Hi all, I’ve been working on RNA-seq data for a while, in the context of (yet another) differential expression app, and wanted to try to new ways of representing data. Upset plots appeared interesting, especially given the prevalence of Venn Diagrams to compare sets of genes in the case of multiple contrasts such as treatment A vs control and treatment B versus control. They can visually answer questions of how many genes are differentially expressed across those two contrasts? How many are exclusive to this one?
I initially wanted to represent differentially expressed genes (DEGs) in common between contrasts, then it hit me that there are two types of DEGs in common between treatment A and B : the ones that are differentially expressed in the same direction, and the others. If Gene 34 is overexpressed in treatment A vs control, and underexpressed treatment B versus control, is there a biological point to place it in the same group as Gene 56 that is overexpressed in both? Outside of the plot itself, I wanted the different intersections to be downloadable, to be used in functional enrichment tools down the line.
To me, this is somewhat adjacent (but not identical) to the question of signed and unsigned networks in the case of WGCNA, as to whether it makes sense to distinguish between negative correlation or positive correlation between two genes (signed), or not (unsigned), when translating correlation to ridge weight. In this case, I think the authors favored signed networks, which in our case would be akin to distinguishing between over and underexpressed?
The issue is that, if one favors DEGs that are expressed in the same direction across two contrasts, then most upset plots packages (I use R) I’ve seen, that rely on a boolean matrix data that looks like this :
| | treatmentA_vs_Control | TreatmentB_vs_Control | TreatmentC_vs_Control |
|-------|-----------------------|-----------------------|-----------------------|
| Gene1 | TRUE | FALSE | TRUE |
| Gene2 | FALSE | FALSE | TRUE |
| Gene3 | FALSE | TRUE | TRUE |
where TRUE indicates that a gene is differentially expressed in a contrast, cannot be used. One cannot specify a priori if a DEG is indeed DE in the same direction in two contrasts, before comparing two sets.
That's really interesting! Majority vote is indeed a solution, provided I find an elegant way to settle ties. The app will always be used for a single study, so I think it makes sense not to separate in up/downregulated.
Could you elaborate on what do you mean by discordant differential expression?
I'm still reluctant to separate by direction, as to me some up- and down-regulated genes could belong to the same biological pathway, I find the separation a bit arbitrary.
Thanks a lot!
Edit : The issue with your proposed solution is that it hinges a lot on judgement of the type of sets one faces. A judgement a bioinformatician can make, but not an app. For instance, the majority vote relies on sub population of the same studies being close, a judgement I can't make in advance of knowing said study (the context of an app).

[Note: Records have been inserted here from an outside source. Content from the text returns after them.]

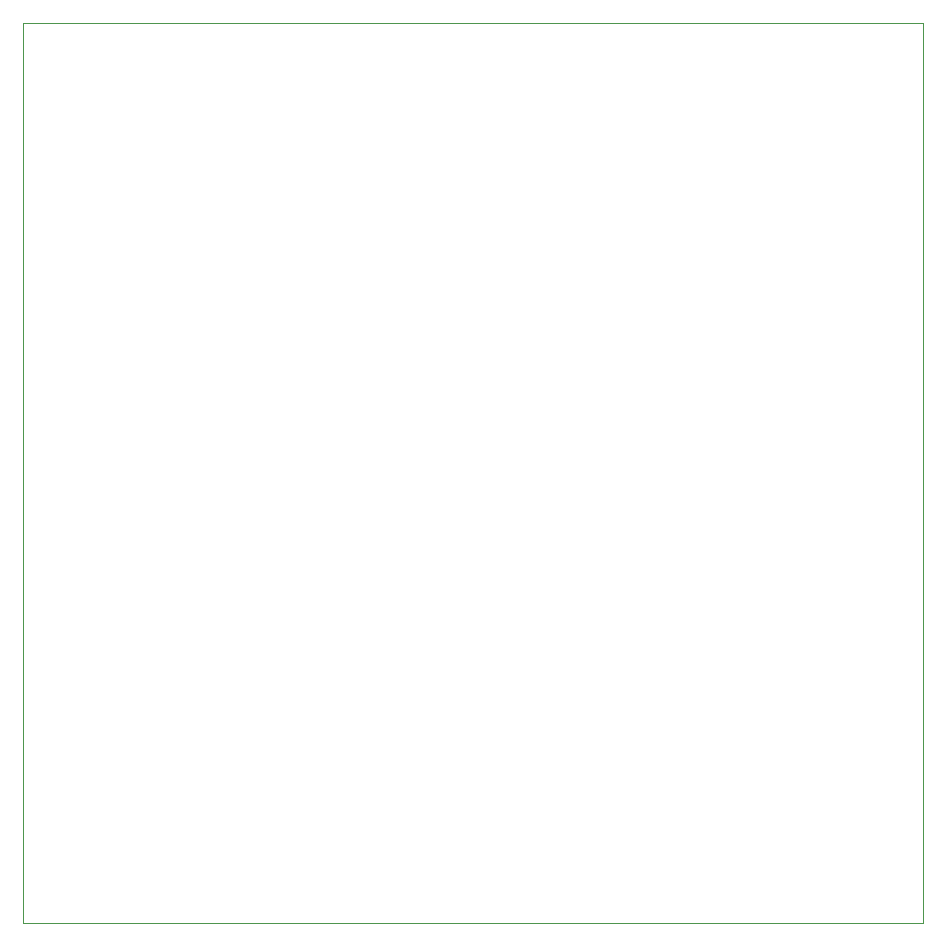
<source format=gm1>
G04 #@! TF.GenerationSoftware,KiCad,Pcbnew,(6.0.5)*
G04 #@! TF.CreationDate,2023-04-10T12:53:00-04:00*
G04 #@! TF.ProjectId,control_board,636f6e74-726f-46c5-9f62-6f6172642e6b,rev?*
G04 #@! TF.SameCoordinates,Original*
G04 #@! TF.FileFunction,Profile,NP*
%FSLAX46Y46*%
G04 Gerber Fmt 4.6, Leading zero omitted, Abs format (unit mm)*
G04 Created by KiCad (PCBNEW (6.0.5)) date 2023-04-10 12:53:00*
%MOMM*%
%LPD*%
G01*
G04 APERTURE LIST*
G04 #@! TA.AperFunction,Profile*
%ADD10C,0.100000*%
G04 #@! TD*
G04 APERTURE END LIST*
D10*
X101600000Y-127000000D02*
X177800000Y-127000000D01*
X177800000Y-127000000D02*
X177800000Y-50800000D01*
X177800000Y-50800000D02*
X101600000Y-50800000D01*
X101600000Y-50800000D02*
X101600000Y-127000000D01*
M02*

</source>
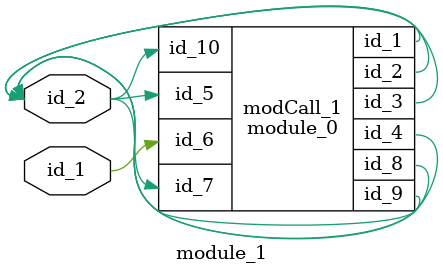
<source format=v>
module module_0 (
    id_1,
    id_2,
    id_3,
    id_4,
    id_5,
    id_6,
    id_7,
    id_8,
    id_9,
    id_10
);
  input wire id_10;
  inout wire id_9;
  inout wire id_8;
  input wire id_7;
  input wire id_6;
  input wire id_5;
  inout wire id_4;
  inout wire id_3;
  inout wire id_2;
  inout wire id_1;
  wire id_11, id_12, id_13 = {id_11, id_10};
endmodule
module module_1 (
    id_1,
    id_2
);
  inout wire id_2;
  input wire id_1;
  assign id_2 = id_2;
  module_0 modCall_1 (
      id_2,
      id_2,
      id_2,
      id_2,
      id_2,
      id_1,
      id_2,
      id_2,
      id_2,
      id_2
  );
  wire id_3;
endmodule

</source>
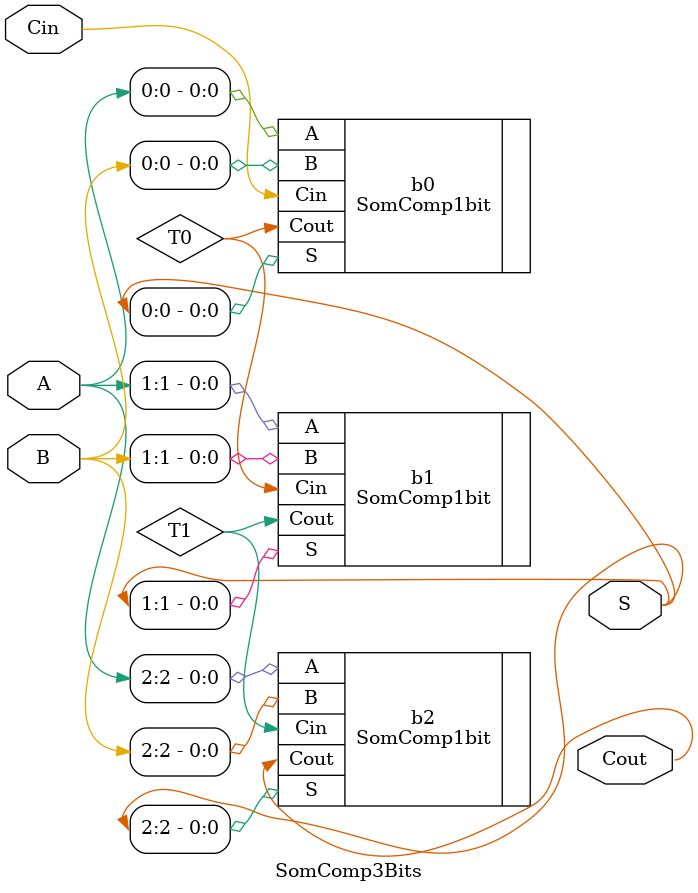
<source format=v>
module SomComp3Bits(S, Cout, A, B, Cin);
	// Declarações
	input [2:0]A; 
	input [2:0]B;
	input Cin;
	output Cout;
	output [2:0]S;
	wire T0, T1;
	
	SomComp1bit b0(.S(S[0]), .Cout(T0), .A(A[0]), .B(B[0]), .Cin(Cin));
	SomComp1bit b1(.S(S[1]), .Cout(T1), .A(A[1]), .B(B[1]), .Cin(T0));
	SomComp1bit b2(.S(S[2]), .Cout(Cout), .A(A[2]), .B(B[2]), .Cin(T1));
	
endmodule
</source>
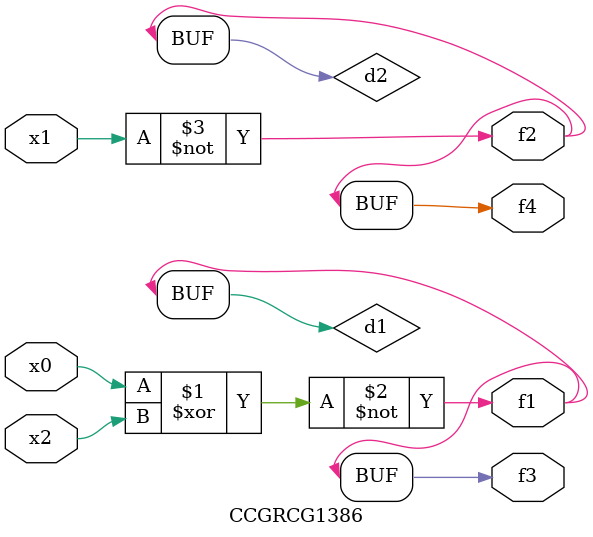
<source format=v>
module CCGRCG1386(
	input x0, x1, x2,
	output f1, f2, f3, f4
);

	wire d1, d2, d3;

	xnor (d1, x0, x2);
	nand (d2, x1);
	nor (d3, x1, x2);
	assign f1 = d1;
	assign f2 = d2;
	assign f3 = d1;
	assign f4 = d2;
endmodule

</source>
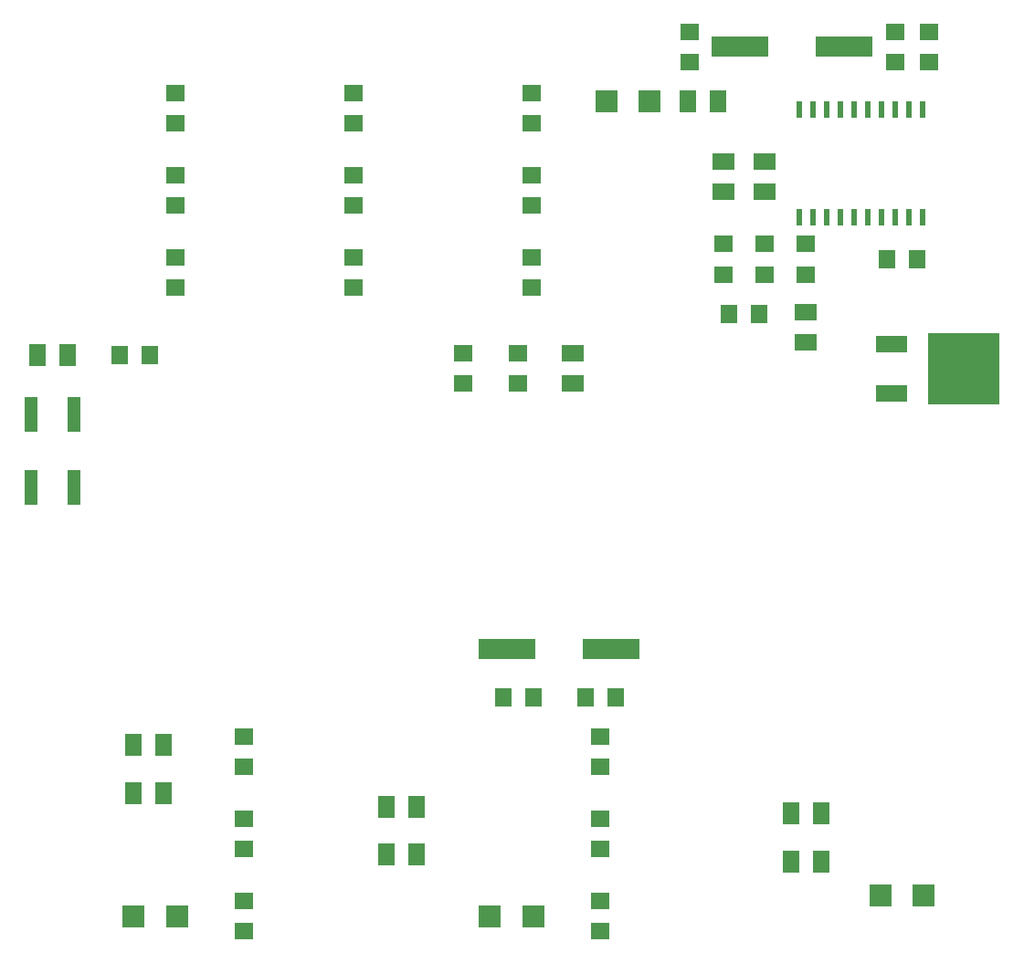
<source format=gtp>
G75*
G70*
%OFA0B0*%
%FSLAX24Y24*%
%IPPOS*%
%LPD*%
%AMOC8*
5,1,8,0,0,1.08239X$1,22.5*
%
%ADD10R,0.0236X0.0591*%
%ADD11R,0.2100X0.0760*%
%ADD12R,0.0709X0.0630*%
%ADD13R,0.0630X0.0709*%
%ADD14R,0.0630X0.0787*%
%ADD15R,0.0710X0.0630*%
%ADD16R,0.0787X0.0630*%
%ADD17R,0.0472X0.1260*%
%ADD18R,0.2638X0.2638*%
%ADD19R,0.1181X0.0630*%
%ADD20R,0.0787X0.0787*%
D10*
X035066Y033632D03*
X035566Y033632D03*
X036066Y033632D03*
X036566Y033632D03*
X037066Y033632D03*
X037566Y033632D03*
X038066Y033632D03*
X038566Y033632D03*
X039066Y033632D03*
X039566Y033632D03*
X039566Y037569D03*
X039066Y037569D03*
X038566Y037569D03*
X038066Y037569D03*
X037566Y037569D03*
X037066Y037569D03*
X036566Y037569D03*
X036066Y037569D03*
X035566Y037569D03*
X035066Y037569D03*
D11*
X036716Y039851D03*
X032916Y039851D03*
X028216Y017851D03*
X024416Y017851D03*
D12*
X027816Y014652D03*
X027816Y013549D03*
X027816Y011652D03*
X027816Y010549D03*
X027816Y008652D03*
X027816Y007549D03*
X014816Y007549D03*
X014816Y008652D03*
X014816Y010549D03*
X014816Y011652D03*
X014816Y013549D03*
X014816Y014652D03*
X022816Y027549D03*
X022816Y028652D03*
X024816Y028652D03*
X024816Y027549D03*
X025316Y031049D03*
X025316Y032152D03*
X025316Y034049D03*
X025316Y035152D03*
X025316Y037049D03*
X025316Y038152D03*
X031066Y039299D03*
X031066Y040402D03*
X038566Y040402D03*
X039816Y040402D03*
X039816Y039299D03*
X038566Y039299D03*
X018816Y038152D03*
X018816Y037049D03*
X018816Y035152D03*
X018816Y034049D03*
X018816Y032152D03*
X018816Y031049D03*
X012316Y031049D03*
X012316Y032152D03*
X012316Y034049D03*
X012316Y035152D03*
X012316Y037049D03*
X012316Y038152D03*
D13*
X011367Y028601D03*
X010265Y028601D03*
X024265Y016101D03*
X025367Y016101D03*
X027265Y016101D03*
X028367Y016101D03*
X032515Y030101D03*
X033617Y030101D03*
X038265Y032101D03*
X039367Y032101D03*
D14*
X032117Y037851D03*
X031015Y037851D03*
X008367Y028601D03*
X007265Y028601D03*
X010765Y014351D03*
X011867Y014351D03*
X011867Y012601D03*
X010765Y012601D03*
X020015Y012101D03*
X021117Y012101D03*
X021117Y010351D03*
X020015Y010351D03*
X034765Y010101D03*
X035867Y010101D03*
X035867Y011851D03*
X034765Y011851D03*
D15*
X035316Y031541D03*
X035316Y032660D03*
X033816Y032660D03*
X033816Y031541D03*
X032316Y031541D03*
X032316Y032660D03*
D16*
X032316Y034549D03*
X032316Y035652D03*
X033816Y035652D03*
X033816Y034549D03*
X035316Y030152D03*
X035316Y029049D03*
X026816Y028652D03*
X026816Y027549D03*
D17*
X008603Y026439D03*
X007028Y026439D03*
X007028Y023762D03*
X008603Y023762D03*
D18*
X041066Y028101D03*
D19*
X038448Y029006D03*
X038448Y027195D03*
D20*
X010778Y008101D03*
X012353Y008101D03*
X023778Y008101D03*
X025353Y008101D03*
X038028Y008851D03*
X039603Y008851D03*
X029603Y037851D03*
X028028Y037851D03*
M02*

</source>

Significant, but opposite sign.
Whichever direction has the smallest product of p-values (i.e., which is more significant under a Fisher's method meta-analysis)?
You could pick the approach you feel is most general; or allow the user to select (via some kind of pull-down) which visualization they want.
That's indeed a good way to settle this!
Your first answer (separate up and down-regulated) is probably most general, and a pull-down might be a good idea indeed, even though it depends on quite a number of factor to be relevant, and might be a bit difficult for users to understand (and upset plots are already not that easy to grasp).
In any case, thanks a lot for your answers!